Records from a dataset
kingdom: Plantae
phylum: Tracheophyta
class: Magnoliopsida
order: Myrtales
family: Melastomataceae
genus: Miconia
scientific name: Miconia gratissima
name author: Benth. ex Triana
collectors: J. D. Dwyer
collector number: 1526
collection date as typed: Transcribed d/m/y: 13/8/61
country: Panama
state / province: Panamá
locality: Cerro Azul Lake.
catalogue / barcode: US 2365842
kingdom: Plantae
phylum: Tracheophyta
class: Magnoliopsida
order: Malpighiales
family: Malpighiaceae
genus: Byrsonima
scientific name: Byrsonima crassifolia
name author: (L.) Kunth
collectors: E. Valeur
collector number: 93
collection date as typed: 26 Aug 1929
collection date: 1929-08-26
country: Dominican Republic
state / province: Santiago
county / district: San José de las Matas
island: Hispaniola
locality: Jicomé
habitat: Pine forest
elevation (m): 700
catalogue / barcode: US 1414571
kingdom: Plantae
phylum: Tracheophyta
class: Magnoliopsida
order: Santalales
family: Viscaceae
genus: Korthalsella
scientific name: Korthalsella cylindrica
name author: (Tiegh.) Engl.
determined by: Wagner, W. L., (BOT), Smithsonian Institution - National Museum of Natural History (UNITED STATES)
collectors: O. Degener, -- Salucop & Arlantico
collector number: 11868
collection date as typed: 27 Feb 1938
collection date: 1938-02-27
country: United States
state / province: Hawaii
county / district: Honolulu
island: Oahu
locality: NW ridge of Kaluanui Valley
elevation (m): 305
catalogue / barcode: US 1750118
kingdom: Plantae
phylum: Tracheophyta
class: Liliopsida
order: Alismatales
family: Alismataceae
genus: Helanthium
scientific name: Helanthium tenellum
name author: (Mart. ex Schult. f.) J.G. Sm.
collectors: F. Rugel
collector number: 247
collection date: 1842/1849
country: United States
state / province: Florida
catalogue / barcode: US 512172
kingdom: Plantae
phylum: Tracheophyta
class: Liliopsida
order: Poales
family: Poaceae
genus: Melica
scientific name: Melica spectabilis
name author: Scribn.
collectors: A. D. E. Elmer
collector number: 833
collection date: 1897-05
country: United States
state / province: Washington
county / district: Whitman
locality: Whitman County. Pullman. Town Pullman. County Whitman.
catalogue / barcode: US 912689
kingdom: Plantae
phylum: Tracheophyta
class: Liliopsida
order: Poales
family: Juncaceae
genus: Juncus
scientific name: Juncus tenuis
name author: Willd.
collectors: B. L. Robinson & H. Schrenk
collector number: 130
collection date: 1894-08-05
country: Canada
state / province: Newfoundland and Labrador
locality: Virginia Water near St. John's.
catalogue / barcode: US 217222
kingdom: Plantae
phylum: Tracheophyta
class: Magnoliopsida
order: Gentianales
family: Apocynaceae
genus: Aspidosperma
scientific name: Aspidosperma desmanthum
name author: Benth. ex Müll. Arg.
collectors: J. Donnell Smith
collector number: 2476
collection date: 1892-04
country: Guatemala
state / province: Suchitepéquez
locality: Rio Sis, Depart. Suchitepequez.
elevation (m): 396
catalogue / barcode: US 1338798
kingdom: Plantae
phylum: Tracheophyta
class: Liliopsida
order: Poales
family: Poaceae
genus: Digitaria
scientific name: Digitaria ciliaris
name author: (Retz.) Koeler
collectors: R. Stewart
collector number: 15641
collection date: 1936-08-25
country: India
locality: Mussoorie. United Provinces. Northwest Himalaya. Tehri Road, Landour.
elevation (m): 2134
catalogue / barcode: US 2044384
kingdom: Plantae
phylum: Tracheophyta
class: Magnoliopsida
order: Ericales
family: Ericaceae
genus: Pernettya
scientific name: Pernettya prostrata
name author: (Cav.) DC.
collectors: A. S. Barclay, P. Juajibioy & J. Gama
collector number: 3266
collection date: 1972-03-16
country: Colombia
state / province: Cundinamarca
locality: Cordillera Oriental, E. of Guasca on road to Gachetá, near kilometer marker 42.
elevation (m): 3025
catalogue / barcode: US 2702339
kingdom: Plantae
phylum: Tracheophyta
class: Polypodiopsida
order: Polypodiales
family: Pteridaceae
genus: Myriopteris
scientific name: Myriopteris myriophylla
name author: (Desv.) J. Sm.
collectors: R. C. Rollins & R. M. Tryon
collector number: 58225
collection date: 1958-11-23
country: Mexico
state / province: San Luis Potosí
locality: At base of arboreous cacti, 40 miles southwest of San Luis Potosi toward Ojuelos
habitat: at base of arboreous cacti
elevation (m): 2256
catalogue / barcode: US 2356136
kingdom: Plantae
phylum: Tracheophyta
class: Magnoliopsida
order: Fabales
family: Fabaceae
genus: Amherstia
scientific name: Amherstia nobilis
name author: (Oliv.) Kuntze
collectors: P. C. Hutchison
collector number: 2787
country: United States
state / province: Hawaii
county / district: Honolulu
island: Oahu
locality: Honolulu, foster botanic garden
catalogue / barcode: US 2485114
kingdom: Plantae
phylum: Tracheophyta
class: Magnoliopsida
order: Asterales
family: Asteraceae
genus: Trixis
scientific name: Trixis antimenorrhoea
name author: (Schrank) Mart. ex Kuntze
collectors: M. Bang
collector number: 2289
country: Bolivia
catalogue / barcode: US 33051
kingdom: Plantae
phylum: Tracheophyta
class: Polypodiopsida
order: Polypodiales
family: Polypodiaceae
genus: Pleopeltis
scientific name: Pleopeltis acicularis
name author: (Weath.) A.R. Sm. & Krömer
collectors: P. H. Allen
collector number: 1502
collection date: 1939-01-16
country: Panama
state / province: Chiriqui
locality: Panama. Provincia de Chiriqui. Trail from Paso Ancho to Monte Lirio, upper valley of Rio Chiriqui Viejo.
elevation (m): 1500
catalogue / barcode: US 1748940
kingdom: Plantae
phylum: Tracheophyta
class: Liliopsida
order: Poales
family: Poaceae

● Task description
Return every line of the material above without changing any character.

● Final result
kingdom: Plantae
phylum: Tracheophyta
class: Magnoliopsida
order: Myrtales
family: Melastomataceae
genus: Miconia
scientific name: Miconia gratissima
name author: Benth. ex Triana
collectors: J. D. Dwyer
collector number: 1526
collection date as typed: Transcribed d/m/y: 13/8/61
country: Panama
state / province: Panamá
locality: Cerro Azul Lake.
catalogue / barcode: US 2365842
kingdom: Plantae
phylum: Tracheophyta
class: Magnoliopsida
order: Malpighiales
family: Malpighiaceae
genus: Byrsonima
scientific name: Byrsonima crassifolia
name author: (L.) Kunth
collectors: E. Valeur
collector number: 93
collection date as typed: 26 Aug 1929
collection date: 1929-08-26
country: Dominican Republic
state / province: Santiago
county / district: San José de las Matas
island: Hispaniola
locality: Jicomé
habitat: Pine forest
elevation (m): 700
catalogue / barcode: US 1414571
kingdom: Plantae
phylum: Tracheophyta
class: Magnoliopsida
order: Santalales
family: Viscaceae
genus: Korthalsella
scientific name: Korthalsella cylindrica
name author: (Tiegh.) Engl.
determined by: Wagner, W. L., (BOT), Smithsonian Institution - National Museum of Natural History (UNITED STATES)
collectors: O. Degener, -- Salucop & Arlantico
collector number: 11868
collection date as typed: 27 Feb 1938
collection date: 1938-02-27
country: United States
state / province: Hawaii
county / district: Honolulu
island: Oahu
locality: NW ridge of Kaluanui Valley
elevation (m): 305
catalogue / barcode: US 1750118
kingdom: Plantae
phylum: Tracheophyta
class: Liliopsida
order: Alismatales
family: Alismataceae
genus: Helanthium
scientific name: Helanthium tenellum
name author: (Mart. ex Schult. f.) J.G. Sm.
collectors: F. Rugel
collector number: 247
collection date: 1842/1849
country: United States
state / province: Florida
catalogue / barcode: US 512172
kingdom: Plantae
phylum: Tracheophyta
class: Liliopsida
order: Poales
family: Poaceae
genus: Melica
scientific name: Melica spectabilis
name author: Scribn.
collectors: A. D. E. Elmer
collector number: 833
collection date: 1897-05
country: United States
state / province: Washington
county / district: Whitman
locality: Whitman County. Pullman. Town Pullman. County Whitman.
catalogue / barcode: US 912689
kingdom: Plantae
phylum: Tracheophyta
class: Liliopsida
order: Poales
family: Juncaceae
genus: Juncus
scientific name: Juncus tenuis
name author: Willd.
collectors: B. L. Robinson & H. Schrenk
collector number: 130
collection date: 1894-08-05
country: Canada
state / province: Newfoundland and Labrador
locality: Virginia Water near St. John's.
catalogue / barcode: US 217222
kingdom: Plantae
phylum: Tracheophyta
class: Magnoliopsida
order: Gentianales
family: Apocynaceae
genus: Aspidosperma
scientific name: Aspidosperma desmanthum
name author: Benth. ex Müll. Arg.
collectors: J. Donnell Smith
collector number: 2476
collection date: 1892-04
country: Guatemala
state / province: Suchitepéquez
locality: Rio Sis, Depart. Suchitepequez.
elevation (m): 396
catalogue / barcode: US 1338798
kingdom: Plantae
phylum: Tracheophyta
class: Liliopsida
order: Poales
family: Poaceae
genus: Digitaria
scientific name: Digitaria ciliaris
name author: (Retz.) Koeler
collectors: R. Stewart
collector number: 15641
collection date: 1936-08-25
country: India
locality: Mussoorie. United Provinces. Northwest Himalaya. Tehri Road, Landour.
elevation (m): 2134
catalogue / barcode: US 2044384
kingdom: Plantae
phylum: Tracheophyta
class: Magnoliopsida
order: Ericales
family: Ericaceae
genus: Pernettya
scientific name: Pernettya prostrata
name author: (Cav.) DC.
collectors: A. S. Barclay, P. Juajibioy & J. Gama
collector number: 3266
collection date: 1972-03-16
country: Colombia
state / province: Cundinamarca
locality: Cordillera Oriental, E. of Guasca on road to Gachetá, near kilometer marker 42.
elevation (m): 3025
catalogue / barcode: US 2702339
kingdom: Plantae
phylum: Tracheophyta
class: Polypodiopsida
order: Polypodiales
family: Pteridaceae
genus: Myriopteris
scientific name: Myriopteris myriophylla
name author: (Desv.) J. Sm.
collectors: R. C. Rollins & R. M. Tryon
collector number: 58225
collection date: 1958-11-23
country: Mexico
state / province: San Luis Potosí
locality: At base of arboreous cacti, 40 miles southwest of San Luis Potosi toward Ojuelos
habitat: at base of arboreous cacti
elevation (m): 2256
catalogue / barcode: US 2356136
kingdom: Plantae
phylum: Tracheophyta
class: Magnoliopsida
order: Fabales
family: Fabaceae
genus: Amherstia
scientific name: Amherstia nobilis
name author: (Oliv.) Kuntze
collectors: P. C. Hutchison
collector number: 2787
country: United States
state / province: Hawaii
county / district: Honolulu
island: Oahu
locality: Honolulu, foster botanic garden
catalogue / barcode: US 2485114
kingdom: Plantae
phylum: Tracheophyta
class: Magnoliopsida
order: Asterales
family: Asteraceae
genus: Trixis
scientific name: Trixis antimenorrhoea
name author: (Schrank) Mart. ex Kuntze
collectors: M. Bang
collector number: 2289
country: Bolivia
catalogue / barcode: US 33051
kingdom: Plantae
phylum: Tracheophyta
class: Polypodiopsida
order: Polypodiales
family: Polypodiaceae
genus: Pleopeltis
scientific name: Pleopeltis acicularis
name author: (Weath.) A.R. Sm. & Krömer
collectors: P. H. Allen
collector number: 1502
collection date: 1939-01-16
country: Panama
state / province: Chiriqui
locality: Panama. Provincia de Chiriqui. Trail from Paso Ancho to Monte Lirio, upper valley of Rio Chiriqui Viejo.
elevation (m): 1500
catalogue / barcode: US 1748940
kingdom: Plantae
phylum: Tracheophyta
class: Liliopsida
order: Poales
family: Poaceae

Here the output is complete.